## SOBRE ESTE EJERCICIO:
Continúa el texto sobre la caza de jabalíes con arco en la región de Madrid a partir de su última oración.

## TEXTO DE ORIGEN:
- - - -

Desde hace cinco años, las autoridades de la región han recurrido a esta curiosa técnica para sacrificar jabalíes que se aventuran en zonas urbanas y causan daños a la agricultura de la zona, además de accidentes. La tarea corre a cargo de 55 cazadores voluntarios.
«Por sus características técnicas, el arco es una herramienta silenciosa (…) No se molesta al entorno natural, al medio ambiente, y obviamente a las personas tampoco», explica Emilio de la Cruz, un empresario de 45 años y cazador voluntario en sus ratos libres.
Pese a la acción de él y otros voluntarios, la población de jabalíes en la región de Madrid ha aumentado, pasando de entre 25.000 y 35.000 hace cinco años a 30.000-40.000, según las autoridades.
Un método polémico
El método no ha escapado a las críticas de los ecologistas, quienes dicen que el animal puede sufrir una lenta agonía si el arquero no atina bien. En el Reino Unido por ejemplo, la caza con arco está prohibida.
De la Cruz argumenta que él y sus compañeros tienen experiencia y han sido entrenados para disparar la flecha contra los órganos vitales del animal, de forma que reciba una muerte rápida.
En un campo de entrenamiento en las lomas situadas al norte de Madrid, con un blanco en forma de jabalí en el horizonte, De la Cruz explica que los arqueros intervienen hasta 150 veces al año, por pedido de los ayuntamientos de la zona.

- - - -

## DATOS EXTRAÍDOS:
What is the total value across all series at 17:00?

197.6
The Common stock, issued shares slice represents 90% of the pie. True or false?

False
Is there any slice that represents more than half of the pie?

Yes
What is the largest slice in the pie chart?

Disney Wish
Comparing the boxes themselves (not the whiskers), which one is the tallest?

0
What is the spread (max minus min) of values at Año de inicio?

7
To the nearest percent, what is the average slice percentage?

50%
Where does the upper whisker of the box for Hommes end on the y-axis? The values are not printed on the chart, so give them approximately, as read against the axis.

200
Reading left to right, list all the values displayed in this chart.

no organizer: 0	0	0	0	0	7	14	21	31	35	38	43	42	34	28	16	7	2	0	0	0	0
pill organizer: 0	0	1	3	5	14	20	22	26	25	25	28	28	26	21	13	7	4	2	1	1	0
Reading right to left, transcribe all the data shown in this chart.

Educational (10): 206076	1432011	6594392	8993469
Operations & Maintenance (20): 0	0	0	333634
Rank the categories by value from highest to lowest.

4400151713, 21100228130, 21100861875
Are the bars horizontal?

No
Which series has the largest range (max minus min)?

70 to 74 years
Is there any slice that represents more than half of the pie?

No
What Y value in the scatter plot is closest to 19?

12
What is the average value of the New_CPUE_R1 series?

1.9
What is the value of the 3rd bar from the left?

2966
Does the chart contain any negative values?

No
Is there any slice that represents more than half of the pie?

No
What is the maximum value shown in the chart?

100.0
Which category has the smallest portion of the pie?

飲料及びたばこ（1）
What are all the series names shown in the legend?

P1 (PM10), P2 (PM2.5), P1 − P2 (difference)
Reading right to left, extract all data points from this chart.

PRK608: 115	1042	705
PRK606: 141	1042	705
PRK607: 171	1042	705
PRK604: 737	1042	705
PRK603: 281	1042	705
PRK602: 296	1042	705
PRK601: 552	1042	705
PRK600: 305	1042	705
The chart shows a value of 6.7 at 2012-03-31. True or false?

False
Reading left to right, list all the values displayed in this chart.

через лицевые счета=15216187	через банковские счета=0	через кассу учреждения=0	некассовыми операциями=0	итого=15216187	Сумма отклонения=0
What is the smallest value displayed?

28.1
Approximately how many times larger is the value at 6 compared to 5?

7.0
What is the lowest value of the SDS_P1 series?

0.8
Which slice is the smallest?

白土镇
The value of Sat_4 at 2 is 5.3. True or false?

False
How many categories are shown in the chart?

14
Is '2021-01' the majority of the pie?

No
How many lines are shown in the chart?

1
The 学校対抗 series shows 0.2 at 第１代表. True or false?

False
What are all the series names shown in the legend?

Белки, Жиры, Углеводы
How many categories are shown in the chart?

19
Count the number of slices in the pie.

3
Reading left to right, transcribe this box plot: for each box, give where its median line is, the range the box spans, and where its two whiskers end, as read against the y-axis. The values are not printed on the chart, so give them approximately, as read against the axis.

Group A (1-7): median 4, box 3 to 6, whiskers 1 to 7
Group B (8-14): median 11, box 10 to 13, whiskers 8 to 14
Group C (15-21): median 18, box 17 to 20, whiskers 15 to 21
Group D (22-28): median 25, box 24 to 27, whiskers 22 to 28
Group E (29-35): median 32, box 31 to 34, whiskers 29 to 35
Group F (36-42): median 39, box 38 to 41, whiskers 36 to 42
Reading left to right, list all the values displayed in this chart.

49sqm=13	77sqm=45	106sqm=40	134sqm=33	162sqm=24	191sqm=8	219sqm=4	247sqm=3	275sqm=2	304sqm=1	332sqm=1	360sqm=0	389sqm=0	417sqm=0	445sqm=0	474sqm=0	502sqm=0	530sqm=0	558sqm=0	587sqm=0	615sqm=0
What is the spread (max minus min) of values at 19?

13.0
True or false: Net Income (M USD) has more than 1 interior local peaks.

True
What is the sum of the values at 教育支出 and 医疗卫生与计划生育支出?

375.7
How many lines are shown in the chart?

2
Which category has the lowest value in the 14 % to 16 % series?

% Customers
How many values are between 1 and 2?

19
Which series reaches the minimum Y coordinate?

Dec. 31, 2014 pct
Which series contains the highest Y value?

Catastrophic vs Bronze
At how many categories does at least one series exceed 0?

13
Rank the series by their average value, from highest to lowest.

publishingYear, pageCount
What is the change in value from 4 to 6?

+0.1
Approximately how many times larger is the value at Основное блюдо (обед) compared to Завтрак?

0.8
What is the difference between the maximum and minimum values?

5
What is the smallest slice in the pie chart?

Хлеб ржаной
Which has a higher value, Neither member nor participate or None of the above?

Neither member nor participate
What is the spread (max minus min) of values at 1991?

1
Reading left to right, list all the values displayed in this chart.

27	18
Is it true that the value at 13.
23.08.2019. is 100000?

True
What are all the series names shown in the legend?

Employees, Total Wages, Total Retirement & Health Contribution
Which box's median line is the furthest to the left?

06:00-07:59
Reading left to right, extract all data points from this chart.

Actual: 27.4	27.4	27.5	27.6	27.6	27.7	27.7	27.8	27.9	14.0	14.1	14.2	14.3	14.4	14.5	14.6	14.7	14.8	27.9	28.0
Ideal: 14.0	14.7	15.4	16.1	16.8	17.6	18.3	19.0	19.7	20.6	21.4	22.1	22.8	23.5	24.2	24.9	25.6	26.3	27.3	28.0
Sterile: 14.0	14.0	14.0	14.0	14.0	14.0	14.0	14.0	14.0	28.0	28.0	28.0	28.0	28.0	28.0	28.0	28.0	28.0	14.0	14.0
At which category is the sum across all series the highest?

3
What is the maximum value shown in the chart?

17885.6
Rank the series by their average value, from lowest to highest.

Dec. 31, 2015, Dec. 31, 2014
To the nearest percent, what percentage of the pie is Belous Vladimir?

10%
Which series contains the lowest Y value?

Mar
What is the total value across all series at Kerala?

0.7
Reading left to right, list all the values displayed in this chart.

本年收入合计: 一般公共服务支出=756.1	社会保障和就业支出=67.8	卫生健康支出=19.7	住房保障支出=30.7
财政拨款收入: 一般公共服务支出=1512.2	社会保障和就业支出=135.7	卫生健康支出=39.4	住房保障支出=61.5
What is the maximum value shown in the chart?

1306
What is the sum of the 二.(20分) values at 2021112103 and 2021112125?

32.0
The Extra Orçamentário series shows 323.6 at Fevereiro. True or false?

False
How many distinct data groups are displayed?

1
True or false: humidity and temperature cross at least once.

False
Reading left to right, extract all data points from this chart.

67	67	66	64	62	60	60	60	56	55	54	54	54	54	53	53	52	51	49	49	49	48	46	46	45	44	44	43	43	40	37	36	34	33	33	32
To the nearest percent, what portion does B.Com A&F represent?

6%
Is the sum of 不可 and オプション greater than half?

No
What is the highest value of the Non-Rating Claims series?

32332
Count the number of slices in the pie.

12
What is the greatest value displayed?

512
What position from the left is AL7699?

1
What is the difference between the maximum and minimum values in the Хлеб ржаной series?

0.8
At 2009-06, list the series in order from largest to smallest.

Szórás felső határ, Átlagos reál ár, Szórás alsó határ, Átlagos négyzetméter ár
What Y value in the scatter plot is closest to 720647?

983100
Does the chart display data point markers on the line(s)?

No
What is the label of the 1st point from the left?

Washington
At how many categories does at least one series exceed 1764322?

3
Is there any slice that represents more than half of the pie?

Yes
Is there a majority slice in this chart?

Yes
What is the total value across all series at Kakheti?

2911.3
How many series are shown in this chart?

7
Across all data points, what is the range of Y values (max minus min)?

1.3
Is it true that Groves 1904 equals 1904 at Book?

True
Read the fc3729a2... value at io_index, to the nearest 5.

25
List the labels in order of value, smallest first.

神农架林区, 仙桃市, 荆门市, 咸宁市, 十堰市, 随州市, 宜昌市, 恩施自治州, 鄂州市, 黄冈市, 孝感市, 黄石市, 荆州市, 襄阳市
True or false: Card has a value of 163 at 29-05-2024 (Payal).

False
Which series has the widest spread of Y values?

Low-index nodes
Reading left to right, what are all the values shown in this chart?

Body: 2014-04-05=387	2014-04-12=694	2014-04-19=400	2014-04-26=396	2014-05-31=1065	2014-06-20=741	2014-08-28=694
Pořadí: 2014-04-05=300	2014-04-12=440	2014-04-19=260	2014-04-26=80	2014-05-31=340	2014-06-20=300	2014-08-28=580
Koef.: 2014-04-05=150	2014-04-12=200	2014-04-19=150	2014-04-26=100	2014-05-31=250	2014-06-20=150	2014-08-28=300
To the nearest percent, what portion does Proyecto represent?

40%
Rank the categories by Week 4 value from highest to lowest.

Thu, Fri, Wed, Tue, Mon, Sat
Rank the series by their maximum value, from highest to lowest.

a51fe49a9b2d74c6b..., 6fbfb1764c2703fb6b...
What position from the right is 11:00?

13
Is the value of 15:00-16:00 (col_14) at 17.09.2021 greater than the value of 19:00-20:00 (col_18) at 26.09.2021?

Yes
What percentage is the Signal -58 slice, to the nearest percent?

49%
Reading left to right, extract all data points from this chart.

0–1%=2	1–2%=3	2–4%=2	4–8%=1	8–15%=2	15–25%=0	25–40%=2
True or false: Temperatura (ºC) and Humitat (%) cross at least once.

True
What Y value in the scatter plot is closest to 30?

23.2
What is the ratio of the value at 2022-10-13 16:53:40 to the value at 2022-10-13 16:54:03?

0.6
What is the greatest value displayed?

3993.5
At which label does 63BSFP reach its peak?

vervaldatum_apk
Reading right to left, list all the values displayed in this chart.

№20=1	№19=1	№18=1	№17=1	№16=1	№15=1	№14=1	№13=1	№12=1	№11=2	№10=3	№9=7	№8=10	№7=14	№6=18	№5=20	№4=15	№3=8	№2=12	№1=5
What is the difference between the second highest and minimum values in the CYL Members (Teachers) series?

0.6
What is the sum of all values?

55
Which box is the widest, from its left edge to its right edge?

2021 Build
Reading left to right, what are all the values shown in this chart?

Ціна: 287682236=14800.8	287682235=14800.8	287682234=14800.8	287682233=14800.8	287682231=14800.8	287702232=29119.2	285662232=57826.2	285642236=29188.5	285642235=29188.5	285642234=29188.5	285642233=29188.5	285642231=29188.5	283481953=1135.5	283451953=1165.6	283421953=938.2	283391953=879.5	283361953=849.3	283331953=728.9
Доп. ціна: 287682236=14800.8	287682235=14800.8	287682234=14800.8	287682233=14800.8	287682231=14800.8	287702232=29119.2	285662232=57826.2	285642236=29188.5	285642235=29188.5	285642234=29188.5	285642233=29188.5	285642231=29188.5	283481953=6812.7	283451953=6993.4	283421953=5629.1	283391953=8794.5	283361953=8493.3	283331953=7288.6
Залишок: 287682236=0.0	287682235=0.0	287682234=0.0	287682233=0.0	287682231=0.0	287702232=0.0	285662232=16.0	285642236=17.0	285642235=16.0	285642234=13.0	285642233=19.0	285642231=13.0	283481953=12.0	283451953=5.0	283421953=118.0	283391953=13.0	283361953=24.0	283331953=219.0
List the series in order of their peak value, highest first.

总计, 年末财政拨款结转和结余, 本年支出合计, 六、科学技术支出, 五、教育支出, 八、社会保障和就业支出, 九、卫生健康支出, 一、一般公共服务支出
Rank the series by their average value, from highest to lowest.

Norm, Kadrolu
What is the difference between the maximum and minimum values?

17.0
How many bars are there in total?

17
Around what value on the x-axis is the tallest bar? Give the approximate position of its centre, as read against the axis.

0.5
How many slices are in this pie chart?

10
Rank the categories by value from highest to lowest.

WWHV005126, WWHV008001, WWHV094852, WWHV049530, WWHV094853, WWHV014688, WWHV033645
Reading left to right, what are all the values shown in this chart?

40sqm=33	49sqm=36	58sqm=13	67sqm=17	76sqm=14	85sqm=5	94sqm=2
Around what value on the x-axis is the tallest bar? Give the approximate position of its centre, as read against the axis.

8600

- - - -

## RESULTADO DEL EJERCICIO:
En los cinco últimos años, mataron 201 jabalíes y cerca de 60 cabras salvajes, dos especies que habían proliferado en La Pedriza, una zona montañosa al norte de la capital muy apreciada por senderistas y escaladores.
Cada vez que se les pide intervenir, los cazadores estudian la zona para conocer los movimientos de los jabalíes. De noche, se encaraman a los árboles o suben a zonas elevadas y esperan, a veces durante horas, hasta que aparezca su presa.
Falta de depredadores
La amenaza de jabalíes en zonas habitadas es un fenómeno que se observa en muchos otros países, en parte debido a una rápida urbanización que se ha comido su hábitat tradicional.
En Hong Kong, la policía se vio recientemente obligada a cazar un jabalí que andaba merodeando en una zona de estacionamiento de aviones del aeropuerto.
«Se han acostumbrado a la presencia de las personas, a comer en las basuras o incluso a que las personas les faciliten alimento», explica Felipe Ruza, subidrector general de Conservación del Medio Natural, del gobierno regional de Madrid.
«Y no se marchan. Eso genera problemas porque invaden los jardines, producen accidentes de tráfico e incluso cuando hay una hembra seguida de las crías, llegan a atacar a las personas», añade el funcionario.
Según la Guardia Civil, los jabalíes causaron este año 146 accidentes de tráfico en la región de Madrid. Ninguno de ellos fue mortal.
Theo Oberhuber, jefe de conservación de la naturaleza en la ONG Ecologistas en Acción, apunta que parte del problema está en la falta de predadores en la zona, como por ejemplo lobos.
«En Madrid el lobo está protegido. Lo que ocurre es que las poblaciones de lobos que existían en la Comunidad de Madrid se extinguieron debido a la utilización de venenos, de cepos», señala.
«Ahora la población del lobo está regresando, pero hay una población muy reducida», matiza.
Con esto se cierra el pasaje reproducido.